Description of the task: Report how many lines of the records below include the word "read". Give nothing but the number.

+---+

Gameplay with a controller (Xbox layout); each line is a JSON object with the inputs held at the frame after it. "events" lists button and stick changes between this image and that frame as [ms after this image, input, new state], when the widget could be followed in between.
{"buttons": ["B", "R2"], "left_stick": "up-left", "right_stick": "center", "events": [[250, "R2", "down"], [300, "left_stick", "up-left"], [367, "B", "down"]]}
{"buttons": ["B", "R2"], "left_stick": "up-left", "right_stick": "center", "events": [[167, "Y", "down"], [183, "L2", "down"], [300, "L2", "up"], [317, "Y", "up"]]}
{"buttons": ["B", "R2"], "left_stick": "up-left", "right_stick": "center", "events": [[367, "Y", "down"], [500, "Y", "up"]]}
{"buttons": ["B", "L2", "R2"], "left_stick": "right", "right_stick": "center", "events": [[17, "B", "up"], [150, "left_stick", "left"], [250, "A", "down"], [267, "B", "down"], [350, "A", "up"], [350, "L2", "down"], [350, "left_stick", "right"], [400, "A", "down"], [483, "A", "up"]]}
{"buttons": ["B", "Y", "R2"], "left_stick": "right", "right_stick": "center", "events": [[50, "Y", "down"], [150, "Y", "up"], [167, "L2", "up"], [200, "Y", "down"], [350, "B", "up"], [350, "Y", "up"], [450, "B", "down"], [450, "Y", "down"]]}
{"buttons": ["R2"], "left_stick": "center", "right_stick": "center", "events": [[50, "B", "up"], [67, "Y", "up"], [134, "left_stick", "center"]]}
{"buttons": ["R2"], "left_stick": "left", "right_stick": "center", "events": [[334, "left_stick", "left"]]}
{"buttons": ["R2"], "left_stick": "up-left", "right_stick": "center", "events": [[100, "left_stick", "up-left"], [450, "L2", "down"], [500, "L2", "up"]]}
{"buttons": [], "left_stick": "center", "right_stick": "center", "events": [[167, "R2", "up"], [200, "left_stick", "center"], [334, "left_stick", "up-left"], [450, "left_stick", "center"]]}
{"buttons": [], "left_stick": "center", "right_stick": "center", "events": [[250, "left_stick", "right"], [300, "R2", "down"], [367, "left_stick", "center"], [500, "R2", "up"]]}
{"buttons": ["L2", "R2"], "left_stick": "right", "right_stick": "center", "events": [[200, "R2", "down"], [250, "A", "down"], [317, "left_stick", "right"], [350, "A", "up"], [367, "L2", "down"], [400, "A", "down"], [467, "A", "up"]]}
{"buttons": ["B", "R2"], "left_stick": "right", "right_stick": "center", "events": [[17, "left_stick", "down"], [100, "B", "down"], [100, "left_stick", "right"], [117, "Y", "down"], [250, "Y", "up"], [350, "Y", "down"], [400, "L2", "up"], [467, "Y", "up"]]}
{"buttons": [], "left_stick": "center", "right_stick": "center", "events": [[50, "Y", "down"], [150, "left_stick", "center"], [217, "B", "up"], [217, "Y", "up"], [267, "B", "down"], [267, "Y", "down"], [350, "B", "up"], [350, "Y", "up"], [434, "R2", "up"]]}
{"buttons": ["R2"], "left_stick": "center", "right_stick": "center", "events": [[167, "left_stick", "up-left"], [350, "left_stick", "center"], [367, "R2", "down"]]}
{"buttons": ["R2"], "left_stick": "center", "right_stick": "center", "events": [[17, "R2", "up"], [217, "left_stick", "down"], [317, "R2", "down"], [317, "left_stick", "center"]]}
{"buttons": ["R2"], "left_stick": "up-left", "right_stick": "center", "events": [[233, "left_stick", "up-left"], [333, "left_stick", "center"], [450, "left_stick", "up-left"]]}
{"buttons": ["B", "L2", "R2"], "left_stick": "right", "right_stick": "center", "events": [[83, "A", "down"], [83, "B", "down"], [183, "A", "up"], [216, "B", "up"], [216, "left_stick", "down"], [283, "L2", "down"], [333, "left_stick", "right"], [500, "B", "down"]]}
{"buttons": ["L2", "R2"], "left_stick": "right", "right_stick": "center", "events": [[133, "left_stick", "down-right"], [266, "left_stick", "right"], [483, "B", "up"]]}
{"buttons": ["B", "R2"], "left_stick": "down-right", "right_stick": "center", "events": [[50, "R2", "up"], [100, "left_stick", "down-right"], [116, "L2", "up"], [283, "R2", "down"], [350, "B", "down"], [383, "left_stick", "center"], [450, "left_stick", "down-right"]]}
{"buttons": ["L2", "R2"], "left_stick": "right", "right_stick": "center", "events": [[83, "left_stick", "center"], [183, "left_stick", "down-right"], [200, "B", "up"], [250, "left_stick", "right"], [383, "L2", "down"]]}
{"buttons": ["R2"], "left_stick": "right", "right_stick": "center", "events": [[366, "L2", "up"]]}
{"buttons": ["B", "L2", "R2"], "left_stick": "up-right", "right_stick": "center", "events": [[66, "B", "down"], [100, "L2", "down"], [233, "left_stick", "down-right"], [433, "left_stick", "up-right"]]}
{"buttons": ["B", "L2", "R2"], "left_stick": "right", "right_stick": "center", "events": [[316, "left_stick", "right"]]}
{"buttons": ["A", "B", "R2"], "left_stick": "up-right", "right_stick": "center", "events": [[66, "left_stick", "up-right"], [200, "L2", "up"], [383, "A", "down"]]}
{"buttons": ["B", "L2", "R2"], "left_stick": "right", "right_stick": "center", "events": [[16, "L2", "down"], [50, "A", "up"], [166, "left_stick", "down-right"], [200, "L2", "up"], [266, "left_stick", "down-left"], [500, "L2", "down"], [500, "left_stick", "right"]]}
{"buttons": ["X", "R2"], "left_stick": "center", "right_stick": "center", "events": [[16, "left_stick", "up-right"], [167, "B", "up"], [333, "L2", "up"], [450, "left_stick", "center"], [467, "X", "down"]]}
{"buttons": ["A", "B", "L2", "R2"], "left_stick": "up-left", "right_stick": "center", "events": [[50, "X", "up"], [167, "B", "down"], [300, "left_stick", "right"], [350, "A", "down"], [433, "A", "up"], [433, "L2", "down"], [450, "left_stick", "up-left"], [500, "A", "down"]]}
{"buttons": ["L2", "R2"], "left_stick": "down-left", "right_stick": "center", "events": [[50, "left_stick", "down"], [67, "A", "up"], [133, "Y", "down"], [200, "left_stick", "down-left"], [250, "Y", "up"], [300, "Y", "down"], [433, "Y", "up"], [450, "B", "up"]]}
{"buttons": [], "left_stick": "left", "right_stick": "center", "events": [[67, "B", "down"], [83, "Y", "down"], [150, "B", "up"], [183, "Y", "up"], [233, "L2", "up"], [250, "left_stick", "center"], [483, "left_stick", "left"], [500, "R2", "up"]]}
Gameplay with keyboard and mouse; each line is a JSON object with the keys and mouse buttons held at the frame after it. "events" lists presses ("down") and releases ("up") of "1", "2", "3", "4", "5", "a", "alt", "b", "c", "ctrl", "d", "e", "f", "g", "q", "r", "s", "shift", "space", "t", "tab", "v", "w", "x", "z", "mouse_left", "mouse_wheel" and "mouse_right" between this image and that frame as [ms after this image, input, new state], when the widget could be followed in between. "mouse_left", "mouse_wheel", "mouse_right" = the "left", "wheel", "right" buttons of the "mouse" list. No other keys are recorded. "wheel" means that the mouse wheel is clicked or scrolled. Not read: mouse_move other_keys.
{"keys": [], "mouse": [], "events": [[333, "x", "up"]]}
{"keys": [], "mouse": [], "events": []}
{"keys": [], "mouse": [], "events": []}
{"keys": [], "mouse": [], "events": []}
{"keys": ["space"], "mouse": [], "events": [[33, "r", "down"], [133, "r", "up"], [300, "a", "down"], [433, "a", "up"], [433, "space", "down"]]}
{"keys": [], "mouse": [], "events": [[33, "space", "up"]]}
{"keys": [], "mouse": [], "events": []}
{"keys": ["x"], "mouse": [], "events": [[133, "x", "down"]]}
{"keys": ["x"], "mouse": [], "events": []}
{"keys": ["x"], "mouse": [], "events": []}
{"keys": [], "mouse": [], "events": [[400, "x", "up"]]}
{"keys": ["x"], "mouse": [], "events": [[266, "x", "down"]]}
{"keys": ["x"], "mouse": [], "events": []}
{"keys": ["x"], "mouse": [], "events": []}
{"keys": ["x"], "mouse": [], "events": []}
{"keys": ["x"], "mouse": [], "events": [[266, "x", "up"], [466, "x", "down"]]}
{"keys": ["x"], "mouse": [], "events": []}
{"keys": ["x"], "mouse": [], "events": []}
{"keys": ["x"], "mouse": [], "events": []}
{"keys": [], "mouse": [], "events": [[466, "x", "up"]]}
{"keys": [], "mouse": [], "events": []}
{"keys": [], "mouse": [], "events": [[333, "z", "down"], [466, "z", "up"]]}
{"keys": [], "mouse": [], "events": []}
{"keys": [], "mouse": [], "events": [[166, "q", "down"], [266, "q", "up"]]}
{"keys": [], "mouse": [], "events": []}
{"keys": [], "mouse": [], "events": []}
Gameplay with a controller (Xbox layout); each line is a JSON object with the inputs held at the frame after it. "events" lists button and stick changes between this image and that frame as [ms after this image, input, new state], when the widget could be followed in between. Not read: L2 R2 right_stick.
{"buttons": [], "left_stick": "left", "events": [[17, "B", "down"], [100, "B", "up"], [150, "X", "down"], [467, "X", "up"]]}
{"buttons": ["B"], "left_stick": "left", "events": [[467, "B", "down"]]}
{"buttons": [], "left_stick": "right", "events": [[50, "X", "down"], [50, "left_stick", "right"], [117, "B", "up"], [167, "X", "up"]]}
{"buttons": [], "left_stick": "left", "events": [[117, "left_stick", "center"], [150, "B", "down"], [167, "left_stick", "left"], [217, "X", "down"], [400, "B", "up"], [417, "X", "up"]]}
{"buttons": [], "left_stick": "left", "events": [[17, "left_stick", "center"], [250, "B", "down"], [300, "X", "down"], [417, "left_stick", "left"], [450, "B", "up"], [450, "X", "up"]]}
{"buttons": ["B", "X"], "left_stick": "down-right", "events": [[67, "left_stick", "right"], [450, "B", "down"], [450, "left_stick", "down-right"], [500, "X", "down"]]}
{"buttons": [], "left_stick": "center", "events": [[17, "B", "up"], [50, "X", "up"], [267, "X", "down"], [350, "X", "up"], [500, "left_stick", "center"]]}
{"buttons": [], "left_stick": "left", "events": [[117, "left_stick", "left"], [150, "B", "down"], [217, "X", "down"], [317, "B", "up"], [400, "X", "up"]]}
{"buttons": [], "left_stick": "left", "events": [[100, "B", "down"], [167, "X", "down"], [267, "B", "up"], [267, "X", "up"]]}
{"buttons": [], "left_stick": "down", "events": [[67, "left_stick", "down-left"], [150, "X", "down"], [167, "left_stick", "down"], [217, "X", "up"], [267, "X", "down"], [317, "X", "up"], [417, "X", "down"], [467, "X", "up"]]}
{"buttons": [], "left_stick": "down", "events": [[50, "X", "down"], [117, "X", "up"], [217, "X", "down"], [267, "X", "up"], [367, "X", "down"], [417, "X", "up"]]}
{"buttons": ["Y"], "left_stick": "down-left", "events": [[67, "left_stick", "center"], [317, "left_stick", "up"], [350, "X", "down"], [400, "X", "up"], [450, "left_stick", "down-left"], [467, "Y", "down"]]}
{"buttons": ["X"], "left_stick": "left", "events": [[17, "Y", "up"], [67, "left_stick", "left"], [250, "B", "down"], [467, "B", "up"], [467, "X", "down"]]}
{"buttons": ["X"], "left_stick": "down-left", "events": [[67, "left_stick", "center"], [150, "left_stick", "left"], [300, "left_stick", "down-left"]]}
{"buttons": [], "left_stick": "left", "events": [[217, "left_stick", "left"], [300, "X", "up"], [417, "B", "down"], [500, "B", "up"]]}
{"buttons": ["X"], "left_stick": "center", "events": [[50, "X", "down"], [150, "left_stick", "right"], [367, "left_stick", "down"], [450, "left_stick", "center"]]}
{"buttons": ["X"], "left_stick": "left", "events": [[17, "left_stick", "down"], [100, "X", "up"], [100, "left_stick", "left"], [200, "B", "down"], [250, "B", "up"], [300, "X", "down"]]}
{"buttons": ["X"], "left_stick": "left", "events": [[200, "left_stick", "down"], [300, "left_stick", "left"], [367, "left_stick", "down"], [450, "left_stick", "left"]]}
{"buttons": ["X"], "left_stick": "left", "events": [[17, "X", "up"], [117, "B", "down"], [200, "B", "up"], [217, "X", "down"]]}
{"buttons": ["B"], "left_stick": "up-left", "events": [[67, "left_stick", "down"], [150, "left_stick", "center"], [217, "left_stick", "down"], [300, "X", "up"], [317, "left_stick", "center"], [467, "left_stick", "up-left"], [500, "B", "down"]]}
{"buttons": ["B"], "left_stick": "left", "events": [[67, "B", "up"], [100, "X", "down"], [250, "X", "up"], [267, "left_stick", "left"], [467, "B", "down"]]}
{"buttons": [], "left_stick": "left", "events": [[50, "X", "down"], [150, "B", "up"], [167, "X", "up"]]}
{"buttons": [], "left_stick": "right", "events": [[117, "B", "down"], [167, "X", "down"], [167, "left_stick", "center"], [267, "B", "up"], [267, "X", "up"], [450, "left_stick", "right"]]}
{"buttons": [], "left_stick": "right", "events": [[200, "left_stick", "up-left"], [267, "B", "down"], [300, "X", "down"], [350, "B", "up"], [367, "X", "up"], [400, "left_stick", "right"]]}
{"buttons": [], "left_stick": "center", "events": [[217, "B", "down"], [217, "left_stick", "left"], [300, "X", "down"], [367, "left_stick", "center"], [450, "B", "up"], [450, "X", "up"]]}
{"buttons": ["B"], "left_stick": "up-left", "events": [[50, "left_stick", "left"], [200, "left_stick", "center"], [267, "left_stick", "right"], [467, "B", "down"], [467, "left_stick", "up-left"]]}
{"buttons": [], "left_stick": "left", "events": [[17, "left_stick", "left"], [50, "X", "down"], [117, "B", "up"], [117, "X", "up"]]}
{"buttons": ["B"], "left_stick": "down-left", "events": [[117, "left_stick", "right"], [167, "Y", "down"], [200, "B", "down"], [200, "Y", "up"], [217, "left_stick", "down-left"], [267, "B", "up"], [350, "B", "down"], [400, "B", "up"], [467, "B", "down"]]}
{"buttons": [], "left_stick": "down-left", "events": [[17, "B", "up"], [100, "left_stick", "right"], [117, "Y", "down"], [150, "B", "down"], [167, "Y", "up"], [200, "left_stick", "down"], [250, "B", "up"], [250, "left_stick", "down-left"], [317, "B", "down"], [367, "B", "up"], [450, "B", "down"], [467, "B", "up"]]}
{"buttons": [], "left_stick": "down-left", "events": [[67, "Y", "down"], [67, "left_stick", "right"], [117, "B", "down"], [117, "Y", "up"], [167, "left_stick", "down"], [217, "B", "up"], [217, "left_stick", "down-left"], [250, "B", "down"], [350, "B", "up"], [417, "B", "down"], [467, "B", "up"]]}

+---+

Written response: 2